Every one of us happens to know someone who will never go to a mosque or a synagogue because his or her religion prohibits it. We also happen to come across many people who will not think the second time before bowing in front a Hindu god or goddess or meditate in a Buddhist monastery. Yet, you can see both of them during the Sunday mass in your local church. What is the difference?
To me the big difference is: Religion divides, spirituality unites.
Spirituality: Sanskrit was an elite language during Buddha’s time. But to spread his message to the common people, he spoke and wrote in Pali and Prakrits. He did not want to impress anyone. His goal was to share truth. So he went against the tradition of the time and avoided Sanskrit. That was spirituality.

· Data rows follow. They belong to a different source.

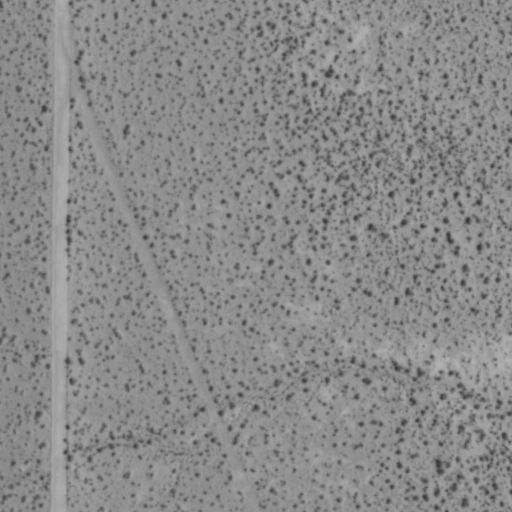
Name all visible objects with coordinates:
road: (68, 256)
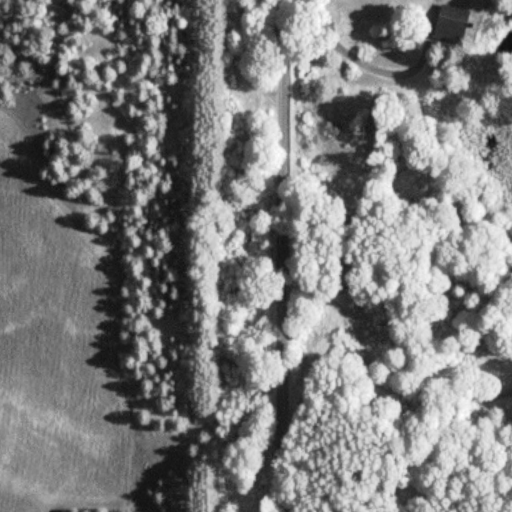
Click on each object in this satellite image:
building: (452, 24)
road: (289, 256)
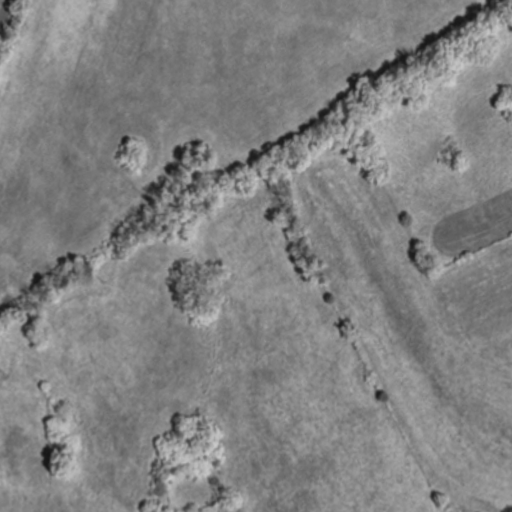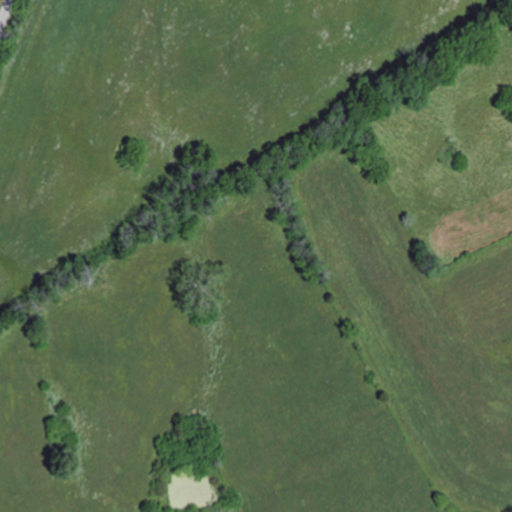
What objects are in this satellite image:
road: (4, 11)
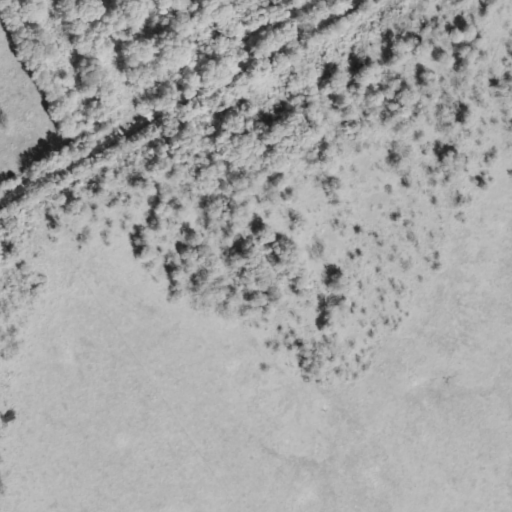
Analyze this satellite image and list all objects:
road: (117, 67)
road: (172, 93)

Religion: Instead of learning from his example, many religious Buddhists continue to recite his mantras in Pali, Prakrit or Classical Chinese. None of the languages is readily comprehensible to most of the world’s Buddhists. As a result, Buddha’s message is lost somewhere in the race to maintain outward appearances. That’s religion.
A closer-to-home case can be made for forcing the people to read the Bible in Latin instead of English. Latin words may impress others, but if we do not speak the Romans’ language, it will not leave an impression on the spirit.
It is more spiritual to read the Bible in English. Do not interpret my words in the wrong way. I am not against Latin. All I am saying is that uttering in-compressible verses in an old language will not make you more spiritual, although it may turn you more religious in other people’s eyes.
Kahlil Gibran beautifully sums up the difference between religion and spiritually in this verse in The Prophet.
“Say not, “I have found the truth,” but rather, “I have found a truth.”
Say not, “I have found the path of the soul.” Say rather, “I have met the soul walking upon my path.”
For the soul walks upon all paths.
The soul walks not upon a line, neither does it grow like a reed.
The soul unfolds itself like a lotus of countless petals.
To sum up, a Christian can be against other faiths. But a spiritual person knows that other traditions can be equally valid and it does not shake or negate his or her belief in the Christ.